(Items from a data source)
★ ★ ★ ★ ★
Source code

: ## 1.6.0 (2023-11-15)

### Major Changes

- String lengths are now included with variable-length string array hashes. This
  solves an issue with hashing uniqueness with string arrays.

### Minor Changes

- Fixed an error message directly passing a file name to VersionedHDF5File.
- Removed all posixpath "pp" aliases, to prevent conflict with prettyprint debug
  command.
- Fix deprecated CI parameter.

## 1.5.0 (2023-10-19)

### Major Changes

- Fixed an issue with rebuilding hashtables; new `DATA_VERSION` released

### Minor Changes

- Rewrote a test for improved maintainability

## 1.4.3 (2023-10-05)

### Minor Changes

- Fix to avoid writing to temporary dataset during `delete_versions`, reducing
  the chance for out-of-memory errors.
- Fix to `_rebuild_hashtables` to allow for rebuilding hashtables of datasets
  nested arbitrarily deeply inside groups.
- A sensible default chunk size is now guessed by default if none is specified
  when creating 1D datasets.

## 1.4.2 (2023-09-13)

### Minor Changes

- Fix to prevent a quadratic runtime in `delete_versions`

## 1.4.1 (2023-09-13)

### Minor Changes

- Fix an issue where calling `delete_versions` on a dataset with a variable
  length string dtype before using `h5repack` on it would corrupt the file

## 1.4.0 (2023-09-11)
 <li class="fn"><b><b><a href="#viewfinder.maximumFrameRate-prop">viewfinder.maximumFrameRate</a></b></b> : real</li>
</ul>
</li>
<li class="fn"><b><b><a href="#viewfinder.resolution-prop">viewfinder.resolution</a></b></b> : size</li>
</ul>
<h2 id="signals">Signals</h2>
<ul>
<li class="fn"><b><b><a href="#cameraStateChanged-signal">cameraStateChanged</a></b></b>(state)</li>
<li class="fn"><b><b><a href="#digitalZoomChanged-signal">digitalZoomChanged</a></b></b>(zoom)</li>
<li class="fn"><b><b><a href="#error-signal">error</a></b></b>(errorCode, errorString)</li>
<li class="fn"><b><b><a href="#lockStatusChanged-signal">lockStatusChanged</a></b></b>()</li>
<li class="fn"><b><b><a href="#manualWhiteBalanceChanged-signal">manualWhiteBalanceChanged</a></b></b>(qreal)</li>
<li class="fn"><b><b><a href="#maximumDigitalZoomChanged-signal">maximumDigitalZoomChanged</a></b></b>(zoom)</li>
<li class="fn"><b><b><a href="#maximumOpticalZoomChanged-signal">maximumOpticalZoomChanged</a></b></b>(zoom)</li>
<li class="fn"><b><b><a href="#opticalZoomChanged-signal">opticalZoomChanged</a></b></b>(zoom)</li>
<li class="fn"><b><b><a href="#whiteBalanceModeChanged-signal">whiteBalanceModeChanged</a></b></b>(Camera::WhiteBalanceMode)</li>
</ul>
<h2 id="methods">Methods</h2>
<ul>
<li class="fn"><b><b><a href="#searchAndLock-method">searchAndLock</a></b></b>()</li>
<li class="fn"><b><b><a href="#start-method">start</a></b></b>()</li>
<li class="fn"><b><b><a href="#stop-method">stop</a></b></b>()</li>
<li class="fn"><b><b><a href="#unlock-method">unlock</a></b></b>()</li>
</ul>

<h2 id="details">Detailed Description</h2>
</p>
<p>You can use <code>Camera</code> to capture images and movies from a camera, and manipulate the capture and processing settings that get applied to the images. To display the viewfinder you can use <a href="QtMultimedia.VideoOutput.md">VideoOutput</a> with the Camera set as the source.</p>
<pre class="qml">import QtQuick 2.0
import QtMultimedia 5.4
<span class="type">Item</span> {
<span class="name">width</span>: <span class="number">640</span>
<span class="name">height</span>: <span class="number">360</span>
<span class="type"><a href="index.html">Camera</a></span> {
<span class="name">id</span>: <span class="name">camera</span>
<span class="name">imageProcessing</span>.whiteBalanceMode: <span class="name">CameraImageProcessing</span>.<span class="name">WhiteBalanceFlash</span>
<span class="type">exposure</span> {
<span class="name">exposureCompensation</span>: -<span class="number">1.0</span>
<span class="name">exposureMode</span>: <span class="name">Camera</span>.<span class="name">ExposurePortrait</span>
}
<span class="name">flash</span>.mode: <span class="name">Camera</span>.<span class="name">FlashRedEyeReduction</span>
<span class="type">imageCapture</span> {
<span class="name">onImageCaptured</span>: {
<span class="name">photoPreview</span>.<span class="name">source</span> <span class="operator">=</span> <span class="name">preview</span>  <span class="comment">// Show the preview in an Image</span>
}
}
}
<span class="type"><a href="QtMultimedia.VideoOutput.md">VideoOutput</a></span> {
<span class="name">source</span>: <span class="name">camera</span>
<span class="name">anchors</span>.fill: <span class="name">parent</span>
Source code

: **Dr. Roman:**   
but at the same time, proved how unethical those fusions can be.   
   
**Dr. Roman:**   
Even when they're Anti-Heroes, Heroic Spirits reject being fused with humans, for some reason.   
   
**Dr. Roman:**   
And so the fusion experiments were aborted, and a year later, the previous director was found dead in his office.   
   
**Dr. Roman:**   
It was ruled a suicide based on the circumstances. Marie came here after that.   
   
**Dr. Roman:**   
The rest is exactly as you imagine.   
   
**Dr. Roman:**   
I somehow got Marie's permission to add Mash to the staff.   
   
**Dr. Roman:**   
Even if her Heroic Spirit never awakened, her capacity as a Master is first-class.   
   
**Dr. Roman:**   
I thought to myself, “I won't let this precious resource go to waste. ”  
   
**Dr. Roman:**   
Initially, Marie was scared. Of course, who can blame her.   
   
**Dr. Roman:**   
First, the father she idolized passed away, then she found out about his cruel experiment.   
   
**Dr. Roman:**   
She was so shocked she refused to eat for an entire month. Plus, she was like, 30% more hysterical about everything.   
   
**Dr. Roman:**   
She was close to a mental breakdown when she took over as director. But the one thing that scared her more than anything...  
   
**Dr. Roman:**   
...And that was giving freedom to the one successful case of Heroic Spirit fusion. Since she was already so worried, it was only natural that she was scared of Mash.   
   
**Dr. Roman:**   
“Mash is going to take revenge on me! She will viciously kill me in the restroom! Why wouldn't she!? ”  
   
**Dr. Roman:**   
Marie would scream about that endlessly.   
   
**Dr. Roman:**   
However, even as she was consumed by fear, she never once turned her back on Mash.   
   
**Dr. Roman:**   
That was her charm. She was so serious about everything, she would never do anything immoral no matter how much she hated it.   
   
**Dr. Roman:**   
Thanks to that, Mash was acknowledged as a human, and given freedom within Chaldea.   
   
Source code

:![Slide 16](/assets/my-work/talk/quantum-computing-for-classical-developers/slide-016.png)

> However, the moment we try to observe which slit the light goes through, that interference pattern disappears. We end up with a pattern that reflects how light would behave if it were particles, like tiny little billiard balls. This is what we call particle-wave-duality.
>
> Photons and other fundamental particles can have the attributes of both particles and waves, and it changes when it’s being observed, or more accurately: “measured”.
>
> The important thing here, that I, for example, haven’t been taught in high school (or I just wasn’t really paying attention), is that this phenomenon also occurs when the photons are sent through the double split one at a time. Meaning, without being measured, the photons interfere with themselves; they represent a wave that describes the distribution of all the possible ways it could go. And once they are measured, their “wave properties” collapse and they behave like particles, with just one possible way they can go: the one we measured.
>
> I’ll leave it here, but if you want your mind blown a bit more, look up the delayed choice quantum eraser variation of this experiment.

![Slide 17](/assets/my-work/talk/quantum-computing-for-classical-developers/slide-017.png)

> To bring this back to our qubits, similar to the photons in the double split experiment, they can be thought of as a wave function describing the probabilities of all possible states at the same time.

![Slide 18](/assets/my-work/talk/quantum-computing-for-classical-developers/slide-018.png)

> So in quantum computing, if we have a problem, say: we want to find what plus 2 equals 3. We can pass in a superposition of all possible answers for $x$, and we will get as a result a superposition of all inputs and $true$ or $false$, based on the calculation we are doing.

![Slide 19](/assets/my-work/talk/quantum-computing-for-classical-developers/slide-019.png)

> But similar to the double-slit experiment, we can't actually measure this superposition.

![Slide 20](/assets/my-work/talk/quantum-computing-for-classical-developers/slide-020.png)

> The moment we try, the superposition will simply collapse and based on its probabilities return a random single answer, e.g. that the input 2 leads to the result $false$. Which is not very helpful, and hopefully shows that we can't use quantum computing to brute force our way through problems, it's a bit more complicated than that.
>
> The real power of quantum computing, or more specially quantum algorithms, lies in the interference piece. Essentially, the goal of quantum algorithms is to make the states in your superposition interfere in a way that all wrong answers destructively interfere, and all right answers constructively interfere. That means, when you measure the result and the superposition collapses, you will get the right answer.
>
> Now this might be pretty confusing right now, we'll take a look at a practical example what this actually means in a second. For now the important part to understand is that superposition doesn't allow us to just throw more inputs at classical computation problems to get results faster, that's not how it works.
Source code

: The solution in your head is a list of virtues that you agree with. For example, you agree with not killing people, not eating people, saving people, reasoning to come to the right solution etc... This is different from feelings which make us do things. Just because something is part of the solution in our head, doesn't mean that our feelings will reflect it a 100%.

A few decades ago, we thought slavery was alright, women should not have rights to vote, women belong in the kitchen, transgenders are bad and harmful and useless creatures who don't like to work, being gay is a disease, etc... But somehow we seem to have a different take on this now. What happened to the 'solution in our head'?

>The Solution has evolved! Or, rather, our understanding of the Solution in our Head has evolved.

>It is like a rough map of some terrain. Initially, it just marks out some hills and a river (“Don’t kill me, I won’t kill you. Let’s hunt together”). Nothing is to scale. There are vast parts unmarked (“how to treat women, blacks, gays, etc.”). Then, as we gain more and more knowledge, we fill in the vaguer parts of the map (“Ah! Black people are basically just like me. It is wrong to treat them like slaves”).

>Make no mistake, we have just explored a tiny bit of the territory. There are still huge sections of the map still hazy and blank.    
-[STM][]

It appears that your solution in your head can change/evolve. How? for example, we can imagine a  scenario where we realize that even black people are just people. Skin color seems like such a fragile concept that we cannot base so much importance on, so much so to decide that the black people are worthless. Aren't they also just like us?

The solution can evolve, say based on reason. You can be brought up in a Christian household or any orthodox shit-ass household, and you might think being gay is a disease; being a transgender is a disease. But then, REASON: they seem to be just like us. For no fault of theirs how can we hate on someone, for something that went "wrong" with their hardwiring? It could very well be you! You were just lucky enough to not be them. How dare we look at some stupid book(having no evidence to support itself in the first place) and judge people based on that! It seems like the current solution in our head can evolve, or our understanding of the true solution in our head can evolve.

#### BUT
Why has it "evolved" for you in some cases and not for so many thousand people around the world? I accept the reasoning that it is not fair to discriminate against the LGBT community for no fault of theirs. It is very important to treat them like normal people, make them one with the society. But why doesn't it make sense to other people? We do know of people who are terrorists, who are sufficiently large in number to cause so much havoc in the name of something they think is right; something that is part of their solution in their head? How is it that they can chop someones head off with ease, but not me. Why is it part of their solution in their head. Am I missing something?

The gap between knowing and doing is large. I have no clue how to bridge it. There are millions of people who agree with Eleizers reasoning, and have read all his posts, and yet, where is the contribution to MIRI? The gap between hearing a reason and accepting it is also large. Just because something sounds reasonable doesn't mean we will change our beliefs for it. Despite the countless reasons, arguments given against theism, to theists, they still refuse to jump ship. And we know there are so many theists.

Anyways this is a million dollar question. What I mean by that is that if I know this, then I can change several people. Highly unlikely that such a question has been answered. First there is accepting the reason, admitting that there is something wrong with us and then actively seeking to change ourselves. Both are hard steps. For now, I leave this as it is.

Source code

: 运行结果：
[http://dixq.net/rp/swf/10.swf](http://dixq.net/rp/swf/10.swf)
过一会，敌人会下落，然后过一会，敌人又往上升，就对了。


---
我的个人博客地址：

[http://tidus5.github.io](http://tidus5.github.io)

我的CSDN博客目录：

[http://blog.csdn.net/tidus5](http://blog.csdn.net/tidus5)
★ ★ ★ ★ ★
Search the records for the word "accepting" and copy every line where it occurs.

The gap between knowing and doing is large. I have no clue how to bridge it. There are millions of people who agree with Eleizers reasoning, and have read all his posts, and yet, where is the contribution to MIRI? The gap between hearing a reason and accepting it is also large. Just because something sounds reasonable doesn't mean we will change our beliefs for it. Despite the countless reasons, arguments given against theism, to theists, they still refuse to jump ship. And we know there are so many theists.
Anyways this is a million dollar question. What I mean by that is that if I know this, then I can change several people. Highly unlikely that such a question has been answered. First there is accepting the reason, admitting that there is something wrong with us and then actively seeking to change ourselves. Both are hard steps. For now, I leave this as it is.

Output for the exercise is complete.